I am going to write a mobile application that recognizes images within a closed target group. I guess the group contains 20 to 50 comic-like images like this.

The application reacts if any of those targets are captured by the camera of the device. That's it.

There are some constraints, though.

  • It should recognize rotated targets.
  • It should recognize those with the different perspectives and levels of light.
  • If it can handle with obstruction like fingers, I'll be happy with that. (optional)
  • It should be easy to train. (optional)
  • I'd prefer inaccurate but fast solutions. (no more than 3 seconds, maybe?)

I don't have sufficient time for the task and am kind of new to image-processing, so starting with OpenCV is time-consuming, apparently.

I'm looking forward to your suggestions.

Plus, the solutions do not have to be free.


In terms of our budget, I may have to ask my non-tech boss who doesn't likely know the common price. Just give me suggestions / offers regardless of the price then he's going to pick one.

  • 2
    Training a Haar classifier for OpenCV is not actually that hard. E.g. see youtube.com/watch?v=WEzm7L5zoZE . . . the time-consuming part of the problem is sourcing enough sample images to complete the training. Sep 17, 2014 at 11:31
  • @NeilSlater, Nice video. So training itself seems to be straightforward with OpenCV. Amazing! I'll give it a try. Thank you a bunch.
    – Attacktive
    Sep 18, 2014 at 1:56

1 Answer 1


[Disclaimer: i work for Moodstocks]

You should have a look at the Moodstocks SDK. It fits most of your requirements:

  • it's robust to lightning and perspective changes,
  • it tolerates partial occlusion, for example by fingers,
  • it require no training at all: you just upload (index) an image to make it instantly recognizable,
  • it's extremely fast: the image matching is done locally, so on a modern smartphone you'll get a result in far less than 300ms.

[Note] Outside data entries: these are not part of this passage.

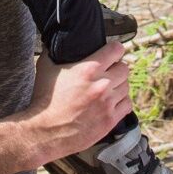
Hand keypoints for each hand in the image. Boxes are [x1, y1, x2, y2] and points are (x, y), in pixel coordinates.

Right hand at [27, 40, 131, 160]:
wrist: (45, 131)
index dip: (115, 49)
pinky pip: (127, 105)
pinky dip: (121, 103)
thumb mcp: (45, 68)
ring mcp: (108, 103)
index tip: (112, 52)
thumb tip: (53, 41)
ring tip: (108, 89)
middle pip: (124, 68)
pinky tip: (112, 103)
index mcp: (89, 69)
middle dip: (116, 68)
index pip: (117, 50)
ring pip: (126, 86)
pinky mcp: (110, 120)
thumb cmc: (45, 100)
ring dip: (118, 86)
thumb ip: (52, 51)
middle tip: (108, 73)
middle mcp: (102, 84)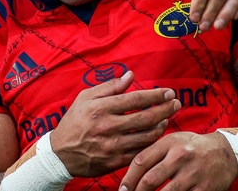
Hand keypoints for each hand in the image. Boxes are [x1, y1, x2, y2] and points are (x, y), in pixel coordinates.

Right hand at [50, 71, 180, 177]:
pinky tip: (156, 135)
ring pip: (146, 136)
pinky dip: (151, 143)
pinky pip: (140, 152)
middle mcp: (107, 127)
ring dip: (161, 126)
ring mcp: (112, 146)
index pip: (135, 100)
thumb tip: (130, 76)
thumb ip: (109, 86)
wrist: (60, 153)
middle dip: (165, 109)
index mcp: (100, 108)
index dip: (155, 95)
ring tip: (167, 118)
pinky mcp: (115, 161)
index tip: (168, 92)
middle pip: (145, 118)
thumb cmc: (73, 121)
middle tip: (176, 103)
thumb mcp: (85, 98)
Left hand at [119, 131, 237, 190]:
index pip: (141, 161)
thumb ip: (153, 152)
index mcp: (169, 143)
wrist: (226, 152)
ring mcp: (193, 174)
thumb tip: (131, 171)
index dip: (128, 178)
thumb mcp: (173, 140)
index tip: (122, 189)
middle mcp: (180, 157)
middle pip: (150, 180)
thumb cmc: (193, 147)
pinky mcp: (204, 188)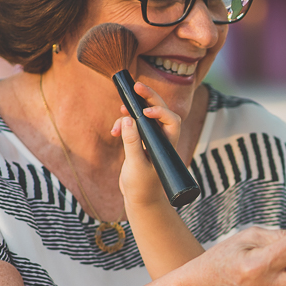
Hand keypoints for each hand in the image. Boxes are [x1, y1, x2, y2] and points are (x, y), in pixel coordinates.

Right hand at [112, 81, 180, 209]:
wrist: (139, 199)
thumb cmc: (141, 186)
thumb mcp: (135, 165)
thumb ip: (132, 142)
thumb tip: (128, 120)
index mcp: (168, 144)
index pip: (172, 121)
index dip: (160, 111)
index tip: (145, 112)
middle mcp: (162, 139)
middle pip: (160, 111)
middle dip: (148, 98)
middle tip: (136, 86)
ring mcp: (151, 139)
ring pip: (145, 116)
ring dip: (132, 111)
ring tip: (120, 110)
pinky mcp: (140, 142)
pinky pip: (134, 125)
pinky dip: (124, 124)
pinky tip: (114, 131)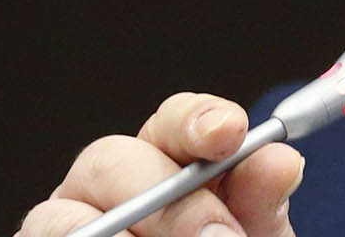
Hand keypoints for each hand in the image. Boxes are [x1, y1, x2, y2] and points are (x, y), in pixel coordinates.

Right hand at [16, 92, 302, 236]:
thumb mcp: (253, 234)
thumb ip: (262, 202)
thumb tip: (280, 162)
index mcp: (167, 159)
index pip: (173, 120)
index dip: (199, 119)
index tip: (230, 133)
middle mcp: (110, 185)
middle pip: (111, 161)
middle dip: (170, 202)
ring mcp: (70, 224)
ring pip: (65, 218)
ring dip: (120, 235)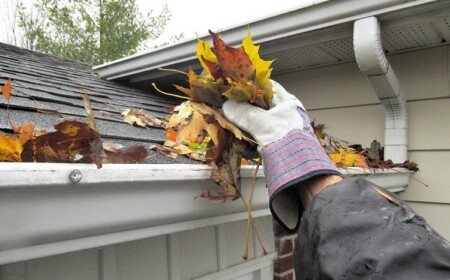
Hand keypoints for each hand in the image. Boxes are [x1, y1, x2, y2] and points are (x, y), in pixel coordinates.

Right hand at [222, 80, 340, 231]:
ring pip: (257, 120)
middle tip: (227, 103)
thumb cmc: (286, 141)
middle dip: (243, 105)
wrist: (300, 172)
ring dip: (243, 121)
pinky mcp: (275, 143)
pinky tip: (236, 134)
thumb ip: (243, 113)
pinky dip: (247, 134)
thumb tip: (227, 105)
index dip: (250, 84)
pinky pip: (258, 134)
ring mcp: (280, 128)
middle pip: (260, 104)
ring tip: (227, 118)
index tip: (234, 86)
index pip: (267, 86)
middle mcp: (285, 113)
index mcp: (288, 102)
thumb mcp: (262, 123)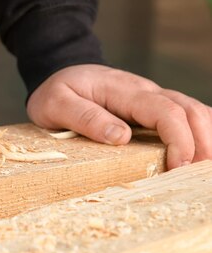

The only issue is with the robustness to rotation: the Moodstocks SDK only supports small rotation (~30°). That being said, given the fact that you have a limited number of images, this can be easily solved in a rather brute-force fashion by indexing several instances of each image under different rotations!

Hope this helps!

  • Thank you for your suggestion, Renon. I'm having fun with the trial, it's super easy and is really capable of partially occluded ones as you stated. Great work!